Les Marocains épargnent peu, et l’économie en souffre
À l’heure où l’économie, le secteur industriel intermédiaire en particulier, a un besoin croissant en financement, l’épargne nationale continue de se tasser. C’est ce qui ressort des interventions lors de la Journée mondiale de l’épargne, évènement organisé hier mercredi 31 octobre à Rabat. En effet, malgré les réformes mises en place et les progrès enregistrés, le niveau actuel de l’épargne «a connu un certain tassement, autour de 27-28%, et n’est guère suffisant pour répondre aux besoins de financement de l’économie», indique Abdellatif Zaghnoun, DG de la Caisse de dépôt et de gestion.

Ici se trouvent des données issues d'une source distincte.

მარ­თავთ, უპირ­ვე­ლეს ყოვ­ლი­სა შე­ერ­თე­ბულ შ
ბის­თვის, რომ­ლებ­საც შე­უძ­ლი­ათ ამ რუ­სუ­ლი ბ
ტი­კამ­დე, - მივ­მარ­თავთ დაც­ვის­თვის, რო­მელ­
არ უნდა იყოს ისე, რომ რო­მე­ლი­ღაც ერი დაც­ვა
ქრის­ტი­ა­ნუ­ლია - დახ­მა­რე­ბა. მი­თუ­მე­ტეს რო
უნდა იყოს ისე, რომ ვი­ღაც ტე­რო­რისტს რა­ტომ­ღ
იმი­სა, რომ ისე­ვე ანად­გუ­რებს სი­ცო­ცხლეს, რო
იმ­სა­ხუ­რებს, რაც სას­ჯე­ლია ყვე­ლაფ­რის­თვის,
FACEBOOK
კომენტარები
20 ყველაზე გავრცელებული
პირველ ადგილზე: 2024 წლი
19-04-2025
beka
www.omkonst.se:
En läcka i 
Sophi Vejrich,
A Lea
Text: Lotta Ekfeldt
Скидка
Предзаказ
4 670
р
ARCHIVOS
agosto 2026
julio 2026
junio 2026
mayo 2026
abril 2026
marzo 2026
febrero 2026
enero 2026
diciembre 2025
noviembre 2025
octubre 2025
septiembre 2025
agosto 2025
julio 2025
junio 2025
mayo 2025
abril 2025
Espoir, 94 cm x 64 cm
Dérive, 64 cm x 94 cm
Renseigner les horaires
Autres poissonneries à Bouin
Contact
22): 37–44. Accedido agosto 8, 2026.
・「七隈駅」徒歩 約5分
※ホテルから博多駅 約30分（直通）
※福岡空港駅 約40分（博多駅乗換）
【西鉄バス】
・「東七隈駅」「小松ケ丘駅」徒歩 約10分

Ainsi, les chiffres disponibles au titre de l’année 2018, montrent que le taux d’épargne nationale a baissé de 28,7% du PIB en 2016 à 28,3% en 2017 et s’établirait à 28% en 2018. «La question, qui se pose aujourd’hui, est de savoir comment réduire l’écart grandissant entre l’épargne (en particulier interne) et l’investissement pour faire face aux besoins de financement de l’économie ? À titre comparatif, l’épargnant dispose d’un choix assez large de produits d’épargne dans les pays développés contrairement au choix réduit dans notre pays», continue Zaghnoun.
Pire encore, selon les comptes nationaux annuels publiés par le HCP, l’épargne des ménages se situe autour d’une moyenne de 14% de leur revenu disponible brut. Ce taux ressort élevé en comparaison avec plusieurs pays émergents et en développement comme le Brésil, le Chili ou la Tunisie (autour de 10,5%) ou encore l’Afrique du Sud (1,3%) et est proche des niveaux de certains pays développés comme la France (14,6%) ou la Belgique (13,9%).
«Ce constat est à nuancer toutefois pour deux principales raisons liées aux poids de certaines composantes du revenu des ménages. Ce dernier est marqué, dans le cas de notre pays, par la faiblesse des cotisations, en comparaison internationale, et surtout par le poids relativement important des transferts des Marocains résidents à l’étranger qui en représente en moyenne près de 15%», explique de son côté le gouverneur de Bank Al-Maghrib, Abdellatif Jouahri. Compte non tenu de ces transferts, le taux d’épargne serait en effet beaucoup plus faible, un constat en ligne avec les données microéconomiques disponibles.
Cette situation est principalement due au succès relatif de l’inclusion financière. La dernière étude FINDEX, de la Banque mondiale, révèle que la faible pénétration des services financiers formels s’explique principalement par le faible niveau de revenu des Marocains, puisque plus de 72% des adultes, n’ayant pas de compte, considèrent l’insuffisance de fonds comme un des obstacles à la bancarisation. 48% des adultes non bancarisés déclarent d’ailleurs que le manque d’argent est l’unique raison pour laquelle ils n’ont pas de compte. Surtout, la culture de «l’informel» est toujours présente. En effet, 21% de la population a recours à des solutions d’épargne, mais plus des deux tiers de cette population utilise des solutions informelles. De même, 26% des Marocains ont recours à des solutions de financement dont 88% à des services informels (famille, tontine «daret», avances des petits commerces, etc).